There’s also the fact that anytime Sheng is in public, people pay attention to what he’s saying: “It’s an interesting phenomenon at the Starbucks or anywhere I go. They try to repeat what I say, or a lot of times guys’ voices will get a little bit deeper. And I’m like, ‘Dude, just relax, man.'”
Who: Joel Kim Booster
Show: Sunnyside (NBC)
Why: Booster plays a self-described “hot idiot,” but the stand-up comedian and comedy writer is much more insightful about life than his character, an ultra-rich twentysomething whose parents live in “International waters.”
“I love being a joke machine.
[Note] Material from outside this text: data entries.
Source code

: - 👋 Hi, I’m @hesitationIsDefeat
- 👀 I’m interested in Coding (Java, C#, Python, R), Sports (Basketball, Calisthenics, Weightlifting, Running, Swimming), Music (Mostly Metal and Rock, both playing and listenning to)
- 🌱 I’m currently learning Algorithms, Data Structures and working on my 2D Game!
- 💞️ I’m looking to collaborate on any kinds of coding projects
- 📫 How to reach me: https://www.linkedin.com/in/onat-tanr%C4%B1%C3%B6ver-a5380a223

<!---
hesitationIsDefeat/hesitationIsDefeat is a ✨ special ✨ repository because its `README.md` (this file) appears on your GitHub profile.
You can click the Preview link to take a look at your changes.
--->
I love being sort of frivolous and vacuous on the screen,” Booster said. “But I know that [executive producer] Matt [Murray] and the writers have a lot of stuff planned for both Poppy [Liu] and I to ground our characters a little bit more in some reality of the show. The first couple episodes, it does seem like we’re space aliens, but I think we’re going to be tethered to Earth a little bit more as the series goes on — but I don’t think we’ll ever lose some of the frivolity and the absurdness, because that’s just who we are.”

Who: Octopus
Show: Octopus: Making Contact (PBS)
Why: The orange blob — credited on the official TCA transcript as simply “Octopus,” but actually an unnamed Pacific red octopus from the Heal the Bay Aquarium — overshadowed her human handlers (incidentally, one of them is the cousin of ABC boss Karey Burke). The film follows octopus expert David Scheel, whose teenage daughter, Laurel, has a pet octopus of her own named Heidi. The best fun fact to come from the panel: Heidi watches TV with the family, particularly The Big Bang Theory.
Cracked Scheel, “In all honesty, the major characters there are physicists, and I think Heidi was more interested in the minor characters, some of whom are biologists.”